■ **RECORDS TO USE**
__________

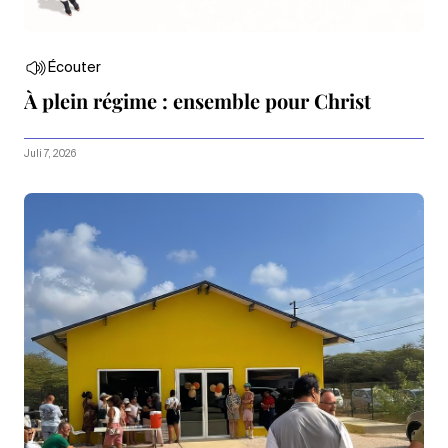
Écouter
À plein régime : ensemble pour Christ
Juli 7, 2026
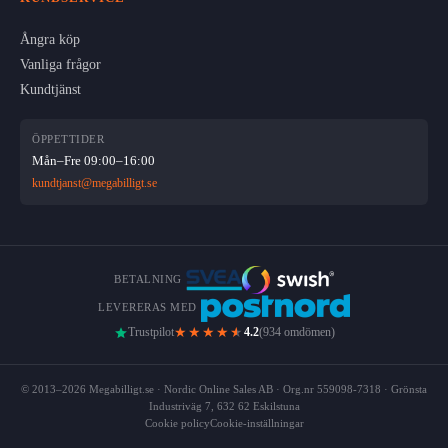
Ångra köp
Vanliga frågor
Kundtjänst
ÖPPETTIDER
Mån–Fre 09:00–16:00
kundtjanst@megabilligt.se
BETALNING
LEVERERAS MED
★★★★
★
Trustpilot
4.2
(934 omdömen)
© 2013–2026 Megabilligt.se · Nordic Online Sales AB · Org.nr 559098-7318 · Grönsta
Industriväg 7, 632 62 Eskilstuna
Cookie policy
Cookie-inställningar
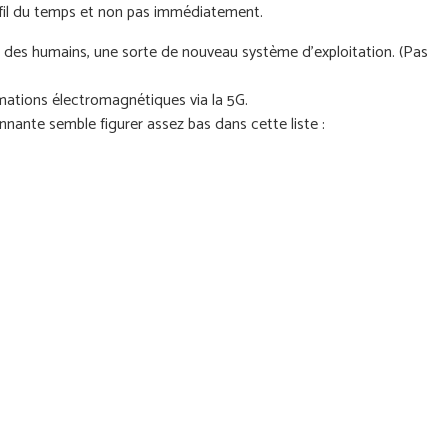
 fil du temps et non pas immédiatement.
e des humains, une sorte de nouveau système d'exploitation. (Pas
ormations électromagnétiques via la 5G.
nante semble figurer assez bas dans cette liste :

__________

■ **REQUIREMENT**
Copy the records from their first line through the line containing "Cookie-inställningar", swapping "Kundtjänst" for "Kundservice" and changing nothing else. Leave the pictures out of your answer.

■ **RESULT**
Écouter
À plein régime : ensemble pour Christ
Juli 7, 2026
Ångra köp
Vanliga frågor
Kundservice
ÖPPETTIDER
Mån–Fre 09:00–16:00
kundtjanst@megabilligt.se
BETALNING
LEVERERAS MED
★★★★
★
Trustpilot
4.2
(934 omdömen)
© 2013–2026 Megabilligt.se · Nordic Online Sales AB · Org.nr 559098-7318 · Grönsta
Industriväg 7, 632 62 Eskilstuna
Cookie policy
Cookie-inställningar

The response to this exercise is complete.